§ REQUIRED ACTION
Please output exactly the lines from the one that holds "27: (401, 289)" through the final line of the data, and nothing else; leave out any pictures.

§ TASK MATERIAL
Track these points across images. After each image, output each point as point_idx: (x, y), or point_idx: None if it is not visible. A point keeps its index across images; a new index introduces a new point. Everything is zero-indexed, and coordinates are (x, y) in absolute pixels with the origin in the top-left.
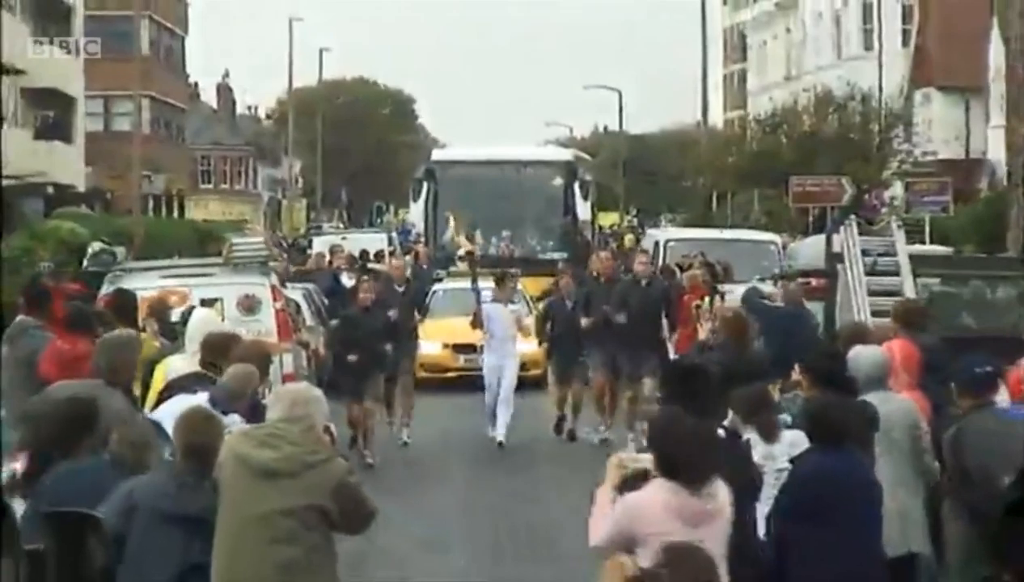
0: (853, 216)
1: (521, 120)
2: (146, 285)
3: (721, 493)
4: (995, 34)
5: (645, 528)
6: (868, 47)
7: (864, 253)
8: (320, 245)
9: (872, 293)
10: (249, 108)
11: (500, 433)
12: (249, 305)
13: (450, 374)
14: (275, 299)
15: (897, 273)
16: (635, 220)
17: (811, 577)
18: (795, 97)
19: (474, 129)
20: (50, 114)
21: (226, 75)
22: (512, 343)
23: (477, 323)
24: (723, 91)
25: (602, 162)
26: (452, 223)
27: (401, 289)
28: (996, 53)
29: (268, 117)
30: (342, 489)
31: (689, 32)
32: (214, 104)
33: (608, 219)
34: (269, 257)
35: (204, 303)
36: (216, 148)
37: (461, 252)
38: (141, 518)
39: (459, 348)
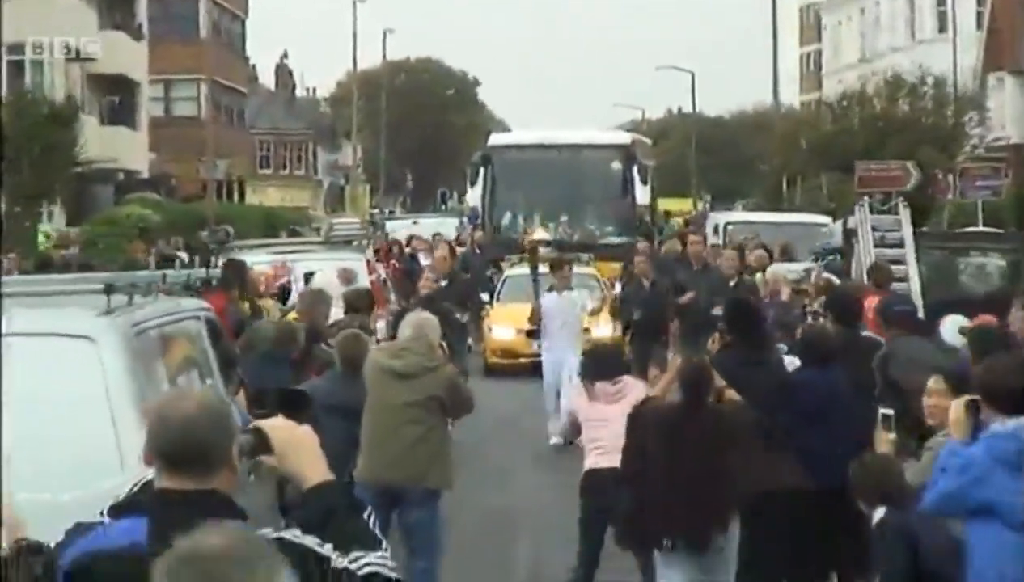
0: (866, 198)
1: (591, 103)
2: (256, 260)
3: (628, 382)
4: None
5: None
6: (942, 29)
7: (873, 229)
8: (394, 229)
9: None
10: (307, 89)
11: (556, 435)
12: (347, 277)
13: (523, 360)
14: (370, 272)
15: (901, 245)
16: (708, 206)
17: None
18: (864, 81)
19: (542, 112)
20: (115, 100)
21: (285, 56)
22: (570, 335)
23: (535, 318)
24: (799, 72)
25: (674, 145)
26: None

§ RESULT
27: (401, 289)
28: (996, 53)
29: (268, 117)
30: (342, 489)
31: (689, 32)
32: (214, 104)
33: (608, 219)
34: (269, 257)
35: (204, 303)
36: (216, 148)
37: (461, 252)
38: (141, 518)
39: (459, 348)
0: (866, 198)
1: (591, 103)
2: (256, 260)
3: (628, 382)
4: None
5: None
6: (942, 29)
7: (873, 229)
8: (394, 229)
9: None
10: (307, 89)
11: (556, 435)
12: (347, 277)
13: (523, 360)
14: (370, 272)
15: (901, 245)
16: (708, 206)
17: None
18: (864, 81)
19: (542, 112)
20: (115, 100)
21: (285, 56)
22: (570, 335)
23: (535, 318)
24: (799, 72)
25: (674, 145)
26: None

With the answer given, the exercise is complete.